◆ Exercise description: From the records below, copy each line in which the string "lines" occurs.

◆ Given records:
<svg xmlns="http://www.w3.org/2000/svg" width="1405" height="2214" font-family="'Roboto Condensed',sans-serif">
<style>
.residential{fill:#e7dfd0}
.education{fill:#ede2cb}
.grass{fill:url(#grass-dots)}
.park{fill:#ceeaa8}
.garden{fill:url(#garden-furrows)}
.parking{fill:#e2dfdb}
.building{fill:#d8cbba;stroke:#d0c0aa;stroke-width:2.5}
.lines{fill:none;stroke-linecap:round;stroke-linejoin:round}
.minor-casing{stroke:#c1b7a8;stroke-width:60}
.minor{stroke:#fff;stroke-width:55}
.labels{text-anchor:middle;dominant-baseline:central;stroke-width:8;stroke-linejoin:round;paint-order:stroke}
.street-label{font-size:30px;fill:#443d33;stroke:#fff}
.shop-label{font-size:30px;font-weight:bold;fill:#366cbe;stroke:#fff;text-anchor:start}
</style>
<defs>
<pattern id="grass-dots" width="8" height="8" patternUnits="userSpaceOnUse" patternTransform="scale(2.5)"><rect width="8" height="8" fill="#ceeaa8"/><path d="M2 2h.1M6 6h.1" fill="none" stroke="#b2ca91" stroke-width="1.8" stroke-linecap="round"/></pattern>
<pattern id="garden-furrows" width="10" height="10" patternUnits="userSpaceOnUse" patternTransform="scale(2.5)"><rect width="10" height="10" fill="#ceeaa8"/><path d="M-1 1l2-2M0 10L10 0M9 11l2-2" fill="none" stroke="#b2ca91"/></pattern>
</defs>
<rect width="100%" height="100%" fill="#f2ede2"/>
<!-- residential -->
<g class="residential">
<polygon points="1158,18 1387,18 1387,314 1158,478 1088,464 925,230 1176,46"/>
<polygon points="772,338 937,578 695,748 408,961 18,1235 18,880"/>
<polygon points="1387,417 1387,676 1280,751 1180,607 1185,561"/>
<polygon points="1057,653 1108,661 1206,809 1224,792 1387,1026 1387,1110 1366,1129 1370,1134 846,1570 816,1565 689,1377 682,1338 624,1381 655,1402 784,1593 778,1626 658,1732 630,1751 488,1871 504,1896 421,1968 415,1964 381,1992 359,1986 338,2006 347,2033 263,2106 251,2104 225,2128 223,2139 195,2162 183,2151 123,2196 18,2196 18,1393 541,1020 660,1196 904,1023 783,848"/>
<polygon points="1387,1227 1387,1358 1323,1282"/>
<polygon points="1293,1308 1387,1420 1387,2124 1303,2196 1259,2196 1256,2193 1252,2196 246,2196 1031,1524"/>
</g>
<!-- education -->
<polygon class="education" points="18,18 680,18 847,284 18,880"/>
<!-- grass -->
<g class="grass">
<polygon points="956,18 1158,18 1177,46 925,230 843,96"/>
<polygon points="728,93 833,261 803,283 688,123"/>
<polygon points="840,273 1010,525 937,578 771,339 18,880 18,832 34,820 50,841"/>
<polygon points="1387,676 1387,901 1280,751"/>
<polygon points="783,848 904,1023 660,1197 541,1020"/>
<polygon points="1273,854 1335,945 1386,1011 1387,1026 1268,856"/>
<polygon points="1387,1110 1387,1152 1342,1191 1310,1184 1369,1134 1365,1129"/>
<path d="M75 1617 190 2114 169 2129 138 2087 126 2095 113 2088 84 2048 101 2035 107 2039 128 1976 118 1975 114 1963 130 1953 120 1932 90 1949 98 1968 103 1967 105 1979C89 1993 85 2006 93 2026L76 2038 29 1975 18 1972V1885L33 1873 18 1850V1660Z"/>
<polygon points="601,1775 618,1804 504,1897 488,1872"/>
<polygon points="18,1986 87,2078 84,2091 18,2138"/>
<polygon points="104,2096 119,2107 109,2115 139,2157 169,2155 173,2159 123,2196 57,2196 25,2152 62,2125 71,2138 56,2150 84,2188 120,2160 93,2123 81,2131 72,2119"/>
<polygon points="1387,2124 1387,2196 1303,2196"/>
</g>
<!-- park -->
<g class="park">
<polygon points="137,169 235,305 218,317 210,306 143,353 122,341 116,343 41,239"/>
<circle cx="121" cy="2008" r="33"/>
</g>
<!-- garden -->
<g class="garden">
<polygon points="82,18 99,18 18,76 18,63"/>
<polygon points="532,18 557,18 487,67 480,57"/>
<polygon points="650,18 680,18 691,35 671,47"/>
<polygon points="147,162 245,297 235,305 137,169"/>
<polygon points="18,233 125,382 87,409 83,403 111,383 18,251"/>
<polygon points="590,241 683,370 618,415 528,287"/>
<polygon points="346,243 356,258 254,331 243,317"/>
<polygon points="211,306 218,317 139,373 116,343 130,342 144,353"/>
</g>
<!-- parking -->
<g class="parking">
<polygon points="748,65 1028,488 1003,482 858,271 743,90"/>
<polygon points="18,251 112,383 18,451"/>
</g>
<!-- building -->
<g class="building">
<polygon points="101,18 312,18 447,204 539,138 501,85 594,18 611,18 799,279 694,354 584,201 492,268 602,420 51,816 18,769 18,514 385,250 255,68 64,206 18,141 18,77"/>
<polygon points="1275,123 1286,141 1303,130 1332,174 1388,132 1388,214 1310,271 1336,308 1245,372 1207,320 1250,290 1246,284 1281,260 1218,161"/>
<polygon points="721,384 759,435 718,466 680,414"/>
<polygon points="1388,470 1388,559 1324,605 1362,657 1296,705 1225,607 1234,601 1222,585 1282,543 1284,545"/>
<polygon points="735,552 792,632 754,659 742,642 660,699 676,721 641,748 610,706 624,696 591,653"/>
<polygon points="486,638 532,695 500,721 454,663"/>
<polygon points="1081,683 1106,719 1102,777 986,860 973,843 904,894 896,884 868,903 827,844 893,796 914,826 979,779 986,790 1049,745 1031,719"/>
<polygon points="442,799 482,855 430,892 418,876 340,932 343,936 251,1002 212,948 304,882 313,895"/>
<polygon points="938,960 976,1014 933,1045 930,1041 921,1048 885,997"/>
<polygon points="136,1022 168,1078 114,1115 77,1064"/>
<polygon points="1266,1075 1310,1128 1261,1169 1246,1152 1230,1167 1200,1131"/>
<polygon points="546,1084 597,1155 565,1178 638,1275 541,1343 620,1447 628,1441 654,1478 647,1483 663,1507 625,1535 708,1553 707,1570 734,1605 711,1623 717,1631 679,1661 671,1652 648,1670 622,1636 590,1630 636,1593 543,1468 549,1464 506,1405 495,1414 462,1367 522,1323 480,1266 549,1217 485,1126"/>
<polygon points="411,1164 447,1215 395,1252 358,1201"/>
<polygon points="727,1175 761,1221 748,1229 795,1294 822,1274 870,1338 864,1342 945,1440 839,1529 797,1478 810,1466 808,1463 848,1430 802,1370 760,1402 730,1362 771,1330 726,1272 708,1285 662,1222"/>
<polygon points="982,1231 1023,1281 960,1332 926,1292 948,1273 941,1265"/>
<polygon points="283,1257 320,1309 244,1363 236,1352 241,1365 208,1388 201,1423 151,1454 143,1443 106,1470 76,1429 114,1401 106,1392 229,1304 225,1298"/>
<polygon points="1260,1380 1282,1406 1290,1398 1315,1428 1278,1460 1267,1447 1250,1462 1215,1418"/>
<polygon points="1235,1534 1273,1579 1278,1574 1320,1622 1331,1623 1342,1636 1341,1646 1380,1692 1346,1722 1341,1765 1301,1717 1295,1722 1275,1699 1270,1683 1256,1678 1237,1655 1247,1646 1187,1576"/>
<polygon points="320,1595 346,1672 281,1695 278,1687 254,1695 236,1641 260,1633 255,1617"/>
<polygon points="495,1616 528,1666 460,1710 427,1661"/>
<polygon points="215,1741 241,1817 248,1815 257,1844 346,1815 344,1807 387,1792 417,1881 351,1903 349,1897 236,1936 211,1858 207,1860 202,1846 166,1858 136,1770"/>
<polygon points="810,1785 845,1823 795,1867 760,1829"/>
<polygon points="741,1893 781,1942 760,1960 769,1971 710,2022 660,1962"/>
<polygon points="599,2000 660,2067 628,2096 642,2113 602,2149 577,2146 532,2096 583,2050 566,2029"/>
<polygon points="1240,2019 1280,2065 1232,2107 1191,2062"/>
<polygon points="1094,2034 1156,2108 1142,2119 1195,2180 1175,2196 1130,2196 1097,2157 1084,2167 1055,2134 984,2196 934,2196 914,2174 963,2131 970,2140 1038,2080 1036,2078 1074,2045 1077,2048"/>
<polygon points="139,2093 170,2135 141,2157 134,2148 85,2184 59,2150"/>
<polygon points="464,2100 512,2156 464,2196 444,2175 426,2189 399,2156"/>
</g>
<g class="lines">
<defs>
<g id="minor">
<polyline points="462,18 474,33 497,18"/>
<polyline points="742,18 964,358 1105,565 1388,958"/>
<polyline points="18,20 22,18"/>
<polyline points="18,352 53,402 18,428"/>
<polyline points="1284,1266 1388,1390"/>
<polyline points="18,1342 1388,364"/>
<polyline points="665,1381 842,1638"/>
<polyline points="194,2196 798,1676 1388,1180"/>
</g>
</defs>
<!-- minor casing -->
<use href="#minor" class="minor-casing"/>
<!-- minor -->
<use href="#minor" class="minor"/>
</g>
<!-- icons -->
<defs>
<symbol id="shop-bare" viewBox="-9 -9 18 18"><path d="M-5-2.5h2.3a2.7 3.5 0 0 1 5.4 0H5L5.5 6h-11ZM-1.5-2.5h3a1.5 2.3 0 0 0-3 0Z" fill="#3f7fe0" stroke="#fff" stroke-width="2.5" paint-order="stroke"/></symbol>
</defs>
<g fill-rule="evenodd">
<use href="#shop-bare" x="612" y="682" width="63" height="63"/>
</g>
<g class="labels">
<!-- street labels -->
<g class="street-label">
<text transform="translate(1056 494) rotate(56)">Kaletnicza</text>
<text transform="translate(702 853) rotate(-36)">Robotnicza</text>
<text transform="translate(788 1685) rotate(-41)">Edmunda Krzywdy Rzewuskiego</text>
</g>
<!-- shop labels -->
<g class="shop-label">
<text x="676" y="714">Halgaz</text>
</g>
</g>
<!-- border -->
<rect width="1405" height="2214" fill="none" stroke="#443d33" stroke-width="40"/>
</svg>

◆ Reply to the exercise:
.lines{fill:none;stroke-linecap:round;stroke-linejoin:round}
<g class="lines">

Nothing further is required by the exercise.